La redistribución ya no es un objetivo de justicia social, sino un medio (un pretexto) para alentar sensaciones de consumo efímero, desigual y clientelar para muchos, pero anestésico en la angustia del instante. El populismo en clave moderna se anatemizaba como "pan para hoy, hambre para mañana"; en la posmodernidad es "pan para hoy, no existe el mañana".
El populismo está globalizado y, como sucede entre nosotros, tiene promotores por derecha y por izquierda. Sus manifestaciones políticas y su arraigo social dependen de la fortaleza institucional del medio en que actúa. No es un fenómeno propio de las economías en desarrollo: también cunde en la economías desarrolladas. ¿Acaso no fue populista la política de Bush y Greenspan, ambos conservadores, cuando exacerbaron el consumo americano con shocks fiscales y monetarios tras el ataque a las Torres Gemelas? La burbuja inmobiliaria y la crisis financiera derivada de esa política que estalló en 2008 fueron una crisis de consumo posmoderno. ¿No fueron las políticas populistas las que predominaron en muchas economías europeas luego de que la unión monetaria habilitara el crédito fácil y el financiamiento del consumo presente con consecuencias futuras que hoy están a la vista? ¿Dónde quedaron los acuerdos vinculantes para reducir las emisiones de gases de efecto invernadero? ¿No ofrecía la gran recesión de 2008 la oportunidad de estimular la demanda agregada mundial con un programa de inversiones de largo plazo que permitiera al mundo globalizado empezar a transitar la senda del desarrollo sustentable?

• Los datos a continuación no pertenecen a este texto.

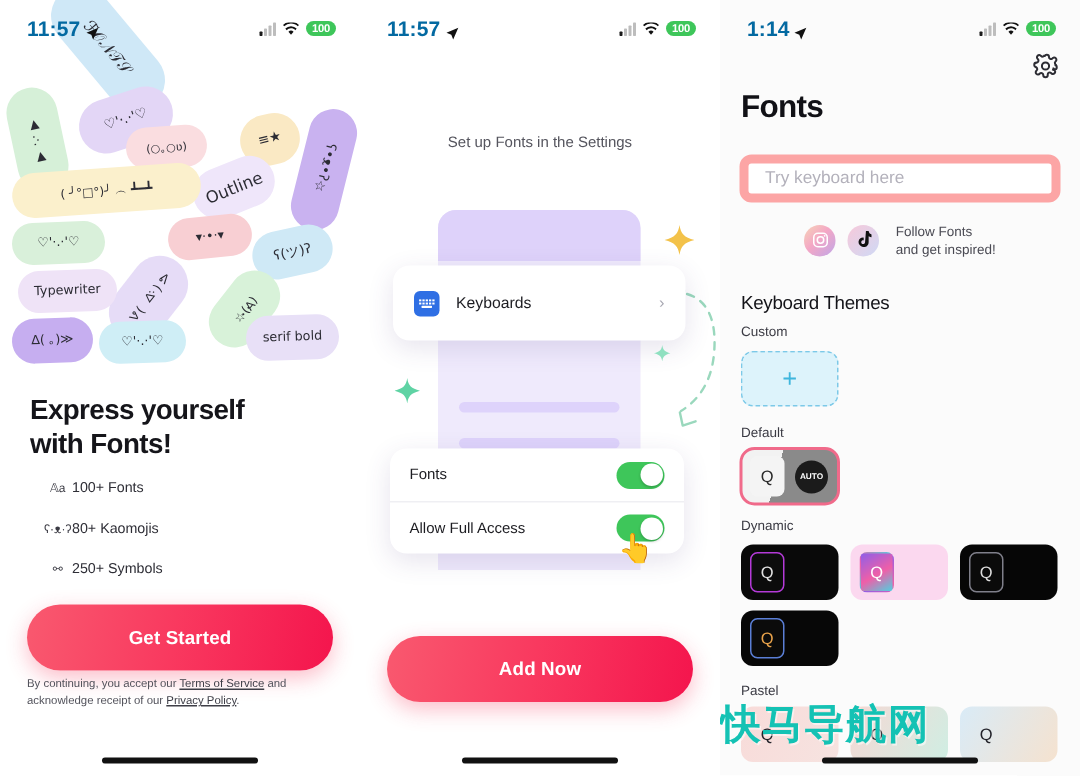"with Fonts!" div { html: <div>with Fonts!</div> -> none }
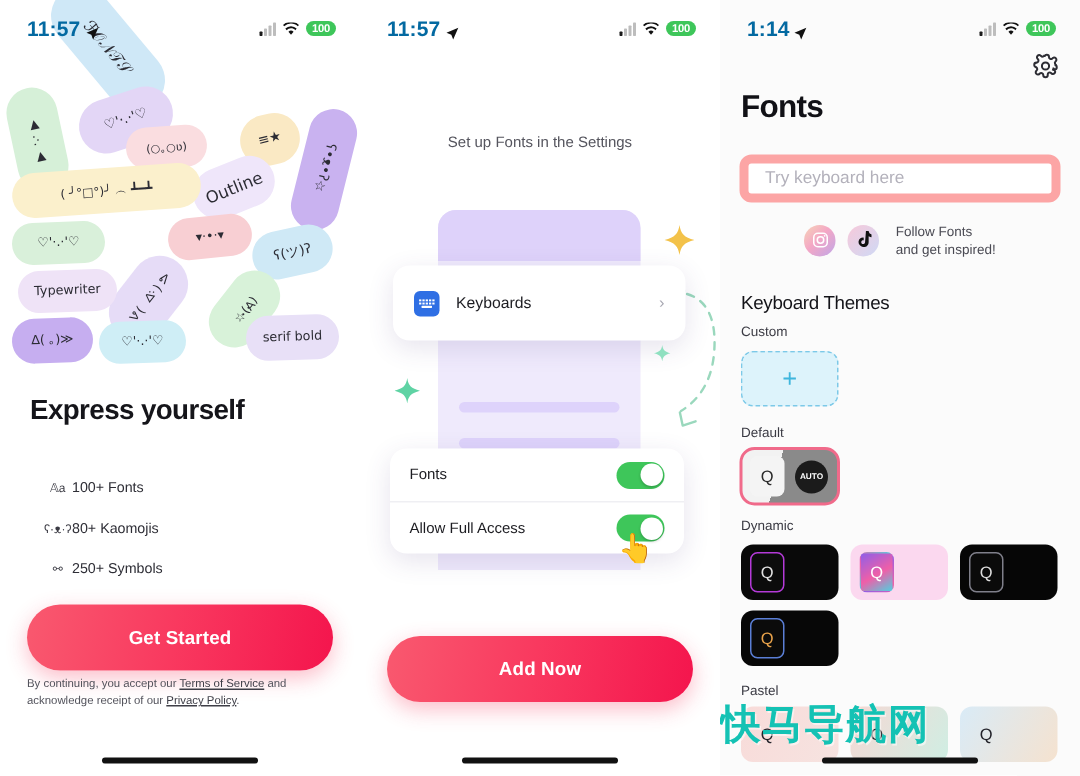"Get Started" .cta { height: 44px -> 24px }
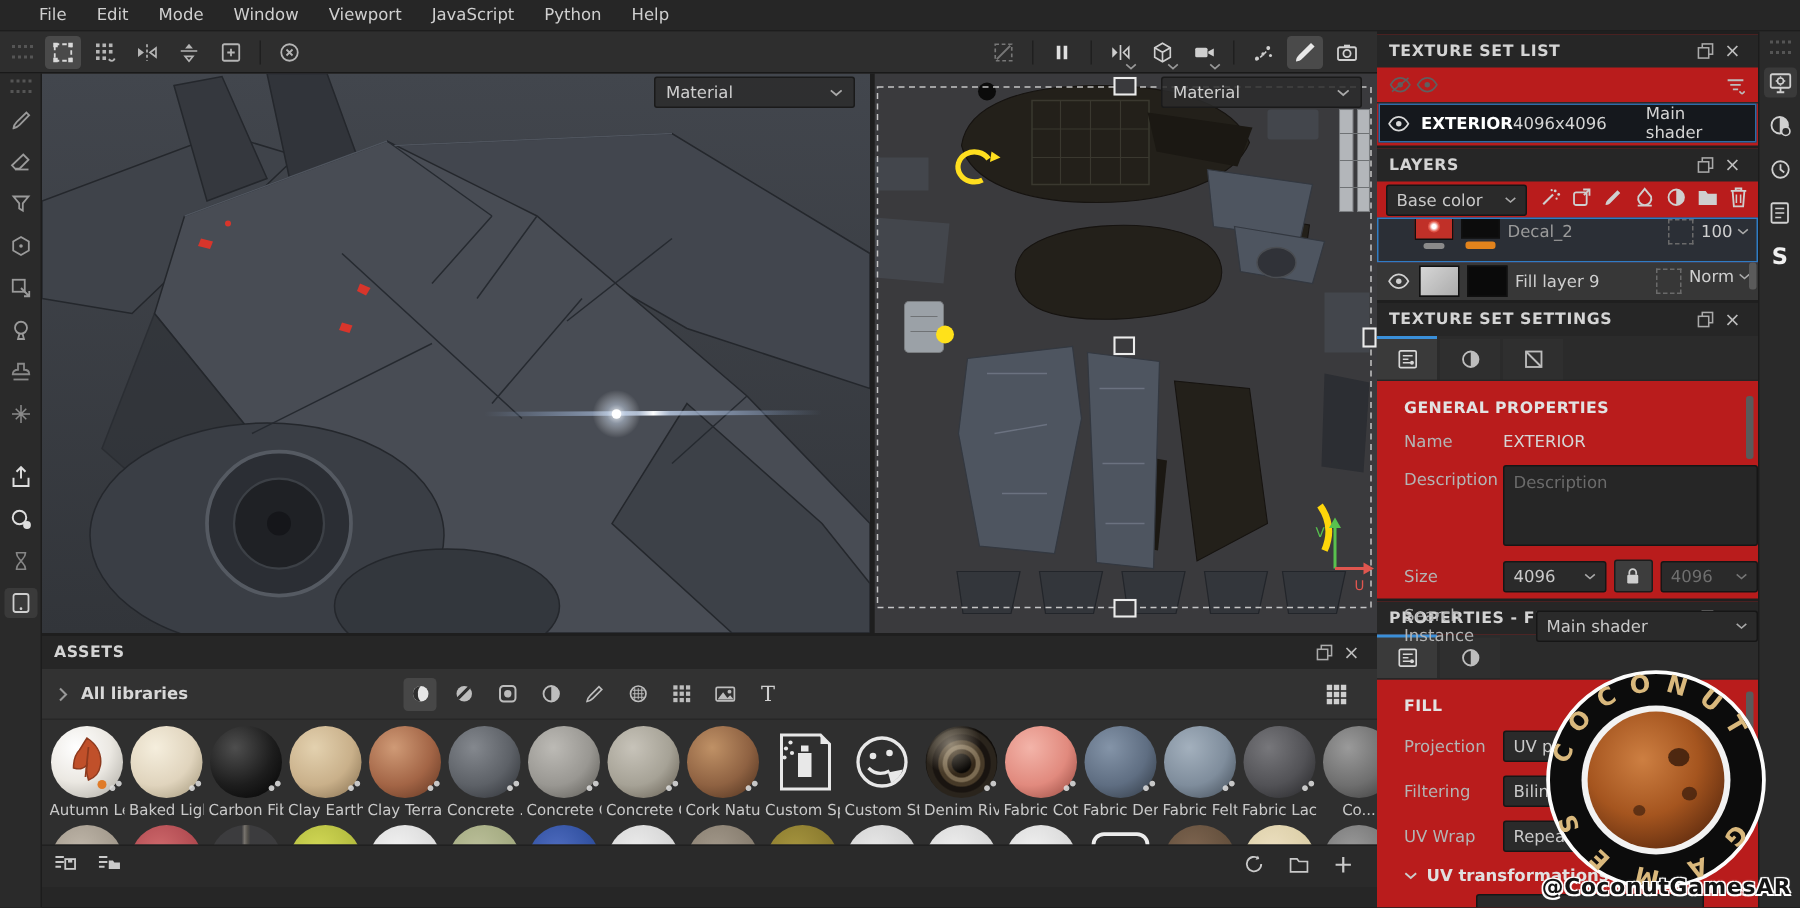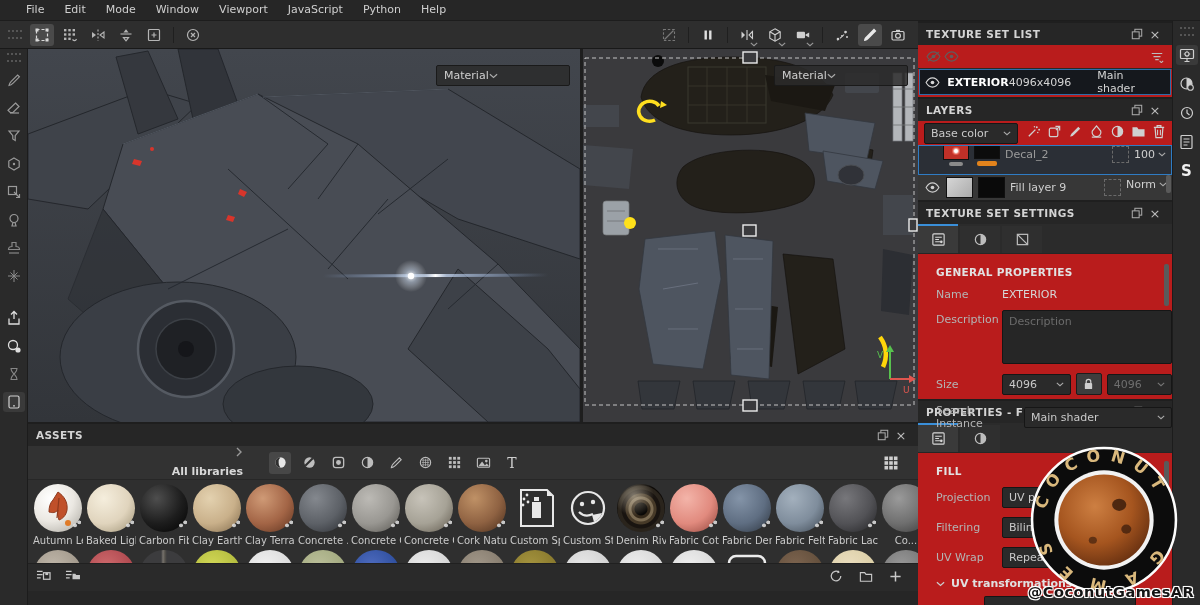"Material" .vpcombo { justify-content: none -> space-between; top: 16px -> 2px }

Son los valores posmodernos los que se resisten a cambiar los patrones de un crecimiento mundial que depreda recursos materiales y ambientales con graves consecuencias sociales. Son los liderazgos posmodernos los que explican el cinismo con que la clase dirigente evita toda transacción que involucre resignaciones presentes en aras de un futuro posible.
El futuro no cuenta, pero el presente nos augura rumbo de colisión. Nuestra civilización vive tiempos de confluencia interoceánica entre los valores de la cultura moderna y la posmoderna. Para evitar el naufragio, se hace imprescindible incorporar a la cartografía que hasta ahora ha servido de guía -léase el modelo teórico moderno-, los nuevos datos que proporciona la ascendiente cultura posmoderna. Sólo a partir de un diagnóstico relevante el mundo y la Argentina estarán en condiciones de encontrar los liderazgos y los programas de largo plazo para revertir las consecuencias inevitables del colapso al que nos encamina la posmodernidad populista.